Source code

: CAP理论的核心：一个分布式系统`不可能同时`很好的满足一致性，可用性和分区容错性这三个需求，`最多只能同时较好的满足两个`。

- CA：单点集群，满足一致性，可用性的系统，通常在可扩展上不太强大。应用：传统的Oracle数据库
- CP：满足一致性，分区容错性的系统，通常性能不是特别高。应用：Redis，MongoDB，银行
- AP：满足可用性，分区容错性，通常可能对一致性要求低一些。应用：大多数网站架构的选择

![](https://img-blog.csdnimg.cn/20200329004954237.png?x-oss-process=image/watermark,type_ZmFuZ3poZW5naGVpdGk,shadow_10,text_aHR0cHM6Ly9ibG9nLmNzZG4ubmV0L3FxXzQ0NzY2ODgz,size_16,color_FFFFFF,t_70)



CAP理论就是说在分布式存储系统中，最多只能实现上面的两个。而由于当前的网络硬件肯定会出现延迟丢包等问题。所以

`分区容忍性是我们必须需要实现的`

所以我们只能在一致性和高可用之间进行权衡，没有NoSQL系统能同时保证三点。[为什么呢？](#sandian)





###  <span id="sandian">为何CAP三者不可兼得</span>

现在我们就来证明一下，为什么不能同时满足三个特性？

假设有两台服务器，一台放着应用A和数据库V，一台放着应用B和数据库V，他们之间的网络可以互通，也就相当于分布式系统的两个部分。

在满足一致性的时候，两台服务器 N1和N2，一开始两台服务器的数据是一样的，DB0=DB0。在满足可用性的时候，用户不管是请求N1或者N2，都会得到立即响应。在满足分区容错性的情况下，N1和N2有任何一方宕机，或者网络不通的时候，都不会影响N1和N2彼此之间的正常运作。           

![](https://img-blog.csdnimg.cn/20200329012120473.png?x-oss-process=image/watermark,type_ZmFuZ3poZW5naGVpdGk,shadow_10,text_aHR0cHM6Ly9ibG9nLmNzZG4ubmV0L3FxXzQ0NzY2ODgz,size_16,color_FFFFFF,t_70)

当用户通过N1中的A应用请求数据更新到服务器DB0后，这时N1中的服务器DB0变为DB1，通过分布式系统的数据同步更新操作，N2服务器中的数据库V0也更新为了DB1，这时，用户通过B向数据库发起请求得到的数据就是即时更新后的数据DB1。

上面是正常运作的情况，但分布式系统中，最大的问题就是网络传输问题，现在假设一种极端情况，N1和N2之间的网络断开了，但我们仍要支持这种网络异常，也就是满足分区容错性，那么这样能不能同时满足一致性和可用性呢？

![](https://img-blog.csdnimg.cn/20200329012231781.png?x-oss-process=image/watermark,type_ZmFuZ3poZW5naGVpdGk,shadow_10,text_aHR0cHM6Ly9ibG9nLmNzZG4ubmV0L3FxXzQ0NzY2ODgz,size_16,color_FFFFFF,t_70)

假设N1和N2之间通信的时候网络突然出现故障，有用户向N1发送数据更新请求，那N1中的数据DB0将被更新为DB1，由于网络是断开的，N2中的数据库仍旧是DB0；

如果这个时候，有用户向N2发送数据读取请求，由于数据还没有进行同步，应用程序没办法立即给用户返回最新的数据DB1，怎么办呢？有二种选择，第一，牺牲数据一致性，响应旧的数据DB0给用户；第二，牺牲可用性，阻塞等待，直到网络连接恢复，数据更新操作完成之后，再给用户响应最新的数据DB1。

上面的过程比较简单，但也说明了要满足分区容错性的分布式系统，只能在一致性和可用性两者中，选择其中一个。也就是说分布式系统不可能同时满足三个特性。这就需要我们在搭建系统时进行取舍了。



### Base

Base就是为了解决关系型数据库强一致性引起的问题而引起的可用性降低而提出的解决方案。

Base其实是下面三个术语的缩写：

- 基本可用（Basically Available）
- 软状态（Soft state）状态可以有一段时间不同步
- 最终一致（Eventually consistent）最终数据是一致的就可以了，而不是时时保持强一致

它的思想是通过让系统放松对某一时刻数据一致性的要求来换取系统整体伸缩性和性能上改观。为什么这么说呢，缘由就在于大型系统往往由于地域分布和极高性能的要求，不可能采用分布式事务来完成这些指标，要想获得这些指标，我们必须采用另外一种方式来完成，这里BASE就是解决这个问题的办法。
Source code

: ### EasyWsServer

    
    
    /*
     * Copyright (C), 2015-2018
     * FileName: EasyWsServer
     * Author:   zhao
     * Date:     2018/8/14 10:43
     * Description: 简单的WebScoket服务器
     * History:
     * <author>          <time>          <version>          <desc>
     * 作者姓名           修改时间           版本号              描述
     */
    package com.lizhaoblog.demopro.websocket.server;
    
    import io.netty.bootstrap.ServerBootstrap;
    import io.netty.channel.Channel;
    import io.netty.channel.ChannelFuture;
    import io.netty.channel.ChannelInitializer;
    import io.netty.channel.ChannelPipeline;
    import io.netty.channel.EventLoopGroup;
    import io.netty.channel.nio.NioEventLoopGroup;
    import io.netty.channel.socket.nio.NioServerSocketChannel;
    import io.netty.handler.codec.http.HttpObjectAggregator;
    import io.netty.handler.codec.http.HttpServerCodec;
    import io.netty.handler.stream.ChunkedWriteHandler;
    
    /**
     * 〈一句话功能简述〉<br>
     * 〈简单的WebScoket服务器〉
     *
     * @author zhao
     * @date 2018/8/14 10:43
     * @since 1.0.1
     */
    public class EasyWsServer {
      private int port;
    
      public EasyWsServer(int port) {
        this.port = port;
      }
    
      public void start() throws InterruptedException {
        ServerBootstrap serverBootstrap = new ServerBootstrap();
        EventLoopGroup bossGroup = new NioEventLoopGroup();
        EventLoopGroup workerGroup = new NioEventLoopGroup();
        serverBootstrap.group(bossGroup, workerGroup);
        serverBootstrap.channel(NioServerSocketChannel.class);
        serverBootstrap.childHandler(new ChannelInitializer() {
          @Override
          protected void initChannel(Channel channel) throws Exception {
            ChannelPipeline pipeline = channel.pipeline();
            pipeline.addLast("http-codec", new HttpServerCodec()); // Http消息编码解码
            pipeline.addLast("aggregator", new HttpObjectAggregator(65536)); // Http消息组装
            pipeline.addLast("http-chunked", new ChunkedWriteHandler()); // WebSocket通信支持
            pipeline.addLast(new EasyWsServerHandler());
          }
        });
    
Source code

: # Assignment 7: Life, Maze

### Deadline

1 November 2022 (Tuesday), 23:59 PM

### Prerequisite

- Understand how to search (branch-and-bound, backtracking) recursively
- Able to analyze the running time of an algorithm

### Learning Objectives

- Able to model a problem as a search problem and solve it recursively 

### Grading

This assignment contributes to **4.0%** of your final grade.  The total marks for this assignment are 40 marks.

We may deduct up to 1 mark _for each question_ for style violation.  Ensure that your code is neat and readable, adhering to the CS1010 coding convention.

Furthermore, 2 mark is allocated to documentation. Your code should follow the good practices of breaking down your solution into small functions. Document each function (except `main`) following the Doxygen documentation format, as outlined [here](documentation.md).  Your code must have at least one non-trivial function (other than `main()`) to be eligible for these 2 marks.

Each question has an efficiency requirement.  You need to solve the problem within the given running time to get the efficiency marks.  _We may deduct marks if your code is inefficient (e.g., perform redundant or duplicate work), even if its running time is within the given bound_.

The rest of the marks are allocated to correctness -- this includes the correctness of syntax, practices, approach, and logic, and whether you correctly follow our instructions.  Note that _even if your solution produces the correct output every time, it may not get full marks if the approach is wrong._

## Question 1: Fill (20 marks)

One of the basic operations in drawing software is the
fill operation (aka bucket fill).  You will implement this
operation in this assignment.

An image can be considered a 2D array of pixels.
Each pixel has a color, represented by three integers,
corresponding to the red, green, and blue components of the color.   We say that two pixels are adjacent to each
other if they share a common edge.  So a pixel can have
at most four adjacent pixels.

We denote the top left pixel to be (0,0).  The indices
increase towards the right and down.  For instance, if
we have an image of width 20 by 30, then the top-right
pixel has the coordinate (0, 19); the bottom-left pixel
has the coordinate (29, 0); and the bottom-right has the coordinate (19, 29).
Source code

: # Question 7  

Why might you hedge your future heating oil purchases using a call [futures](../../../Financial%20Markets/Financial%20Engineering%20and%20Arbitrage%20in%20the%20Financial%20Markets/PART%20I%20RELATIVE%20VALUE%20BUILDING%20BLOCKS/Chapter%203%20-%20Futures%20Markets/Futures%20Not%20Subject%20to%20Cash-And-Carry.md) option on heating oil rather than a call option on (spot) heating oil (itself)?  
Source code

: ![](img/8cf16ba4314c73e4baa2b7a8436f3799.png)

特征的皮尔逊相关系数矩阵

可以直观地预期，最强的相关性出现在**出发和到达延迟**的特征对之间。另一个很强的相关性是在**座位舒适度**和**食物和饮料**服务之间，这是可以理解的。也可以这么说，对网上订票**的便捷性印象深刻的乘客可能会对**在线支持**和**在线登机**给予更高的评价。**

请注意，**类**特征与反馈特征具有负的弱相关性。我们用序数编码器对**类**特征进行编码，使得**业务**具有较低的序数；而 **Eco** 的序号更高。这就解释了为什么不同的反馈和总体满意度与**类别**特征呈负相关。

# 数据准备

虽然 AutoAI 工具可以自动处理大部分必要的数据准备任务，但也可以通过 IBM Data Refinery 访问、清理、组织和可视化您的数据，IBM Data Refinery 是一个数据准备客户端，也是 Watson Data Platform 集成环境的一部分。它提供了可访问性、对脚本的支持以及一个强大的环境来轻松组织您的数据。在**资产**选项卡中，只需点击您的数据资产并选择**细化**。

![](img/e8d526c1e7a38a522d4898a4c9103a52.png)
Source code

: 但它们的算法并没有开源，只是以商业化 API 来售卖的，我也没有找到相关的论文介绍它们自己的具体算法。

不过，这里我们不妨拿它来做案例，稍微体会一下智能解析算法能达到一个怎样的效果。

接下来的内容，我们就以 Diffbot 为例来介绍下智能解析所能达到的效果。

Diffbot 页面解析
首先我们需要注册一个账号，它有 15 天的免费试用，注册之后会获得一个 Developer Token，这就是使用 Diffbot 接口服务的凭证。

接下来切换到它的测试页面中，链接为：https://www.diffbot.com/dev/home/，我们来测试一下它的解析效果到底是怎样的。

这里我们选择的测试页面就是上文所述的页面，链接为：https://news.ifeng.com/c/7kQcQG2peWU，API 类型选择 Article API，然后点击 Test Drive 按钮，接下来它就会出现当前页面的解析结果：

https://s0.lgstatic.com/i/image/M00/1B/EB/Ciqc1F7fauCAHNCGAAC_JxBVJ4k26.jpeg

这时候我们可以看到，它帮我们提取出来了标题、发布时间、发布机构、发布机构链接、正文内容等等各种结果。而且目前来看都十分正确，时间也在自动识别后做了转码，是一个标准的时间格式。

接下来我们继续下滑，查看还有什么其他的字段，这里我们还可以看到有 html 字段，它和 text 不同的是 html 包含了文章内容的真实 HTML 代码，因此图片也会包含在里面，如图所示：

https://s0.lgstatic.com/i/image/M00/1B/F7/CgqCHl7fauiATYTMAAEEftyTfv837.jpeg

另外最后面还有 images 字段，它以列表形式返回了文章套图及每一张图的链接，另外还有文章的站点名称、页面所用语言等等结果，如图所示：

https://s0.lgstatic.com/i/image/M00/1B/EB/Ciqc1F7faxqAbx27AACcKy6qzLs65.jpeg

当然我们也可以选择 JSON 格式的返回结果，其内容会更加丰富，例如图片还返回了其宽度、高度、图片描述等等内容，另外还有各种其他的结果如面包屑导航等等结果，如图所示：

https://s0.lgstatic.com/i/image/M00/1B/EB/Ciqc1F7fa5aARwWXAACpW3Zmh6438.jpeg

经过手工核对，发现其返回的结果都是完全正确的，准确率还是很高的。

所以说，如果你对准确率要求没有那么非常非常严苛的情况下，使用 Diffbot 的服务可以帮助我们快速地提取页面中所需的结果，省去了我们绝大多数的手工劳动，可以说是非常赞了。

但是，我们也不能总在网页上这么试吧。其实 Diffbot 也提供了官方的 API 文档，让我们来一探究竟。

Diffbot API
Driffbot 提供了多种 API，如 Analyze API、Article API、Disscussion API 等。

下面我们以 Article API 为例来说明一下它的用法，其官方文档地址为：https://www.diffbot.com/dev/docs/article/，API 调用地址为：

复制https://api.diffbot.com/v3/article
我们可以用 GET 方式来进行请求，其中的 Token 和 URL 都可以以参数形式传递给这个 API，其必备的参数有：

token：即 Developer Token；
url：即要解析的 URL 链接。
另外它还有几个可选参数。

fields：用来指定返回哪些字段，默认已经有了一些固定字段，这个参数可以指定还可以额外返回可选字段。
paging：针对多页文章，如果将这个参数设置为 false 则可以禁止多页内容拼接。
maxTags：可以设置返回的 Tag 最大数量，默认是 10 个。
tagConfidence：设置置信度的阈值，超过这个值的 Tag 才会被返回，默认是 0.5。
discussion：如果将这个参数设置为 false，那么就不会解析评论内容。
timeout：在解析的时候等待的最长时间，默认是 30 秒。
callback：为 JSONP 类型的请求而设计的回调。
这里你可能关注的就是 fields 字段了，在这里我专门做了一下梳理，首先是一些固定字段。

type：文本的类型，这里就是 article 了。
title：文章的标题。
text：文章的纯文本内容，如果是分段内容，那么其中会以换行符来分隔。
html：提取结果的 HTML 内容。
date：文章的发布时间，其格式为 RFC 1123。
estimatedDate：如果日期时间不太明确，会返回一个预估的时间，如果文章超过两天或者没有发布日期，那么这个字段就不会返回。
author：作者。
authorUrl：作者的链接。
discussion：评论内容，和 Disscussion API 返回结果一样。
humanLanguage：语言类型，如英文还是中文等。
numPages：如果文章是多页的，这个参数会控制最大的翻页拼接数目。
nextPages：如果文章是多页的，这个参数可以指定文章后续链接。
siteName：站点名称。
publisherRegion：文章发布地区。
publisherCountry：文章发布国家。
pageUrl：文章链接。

+++

» **EXERCISE PROMPT**
Count how many lines above contain the string "coordinate", treating uppercase and lowercase as different. Reply with the number alone.

» **SOLUTION TO THE EXERCISE**
2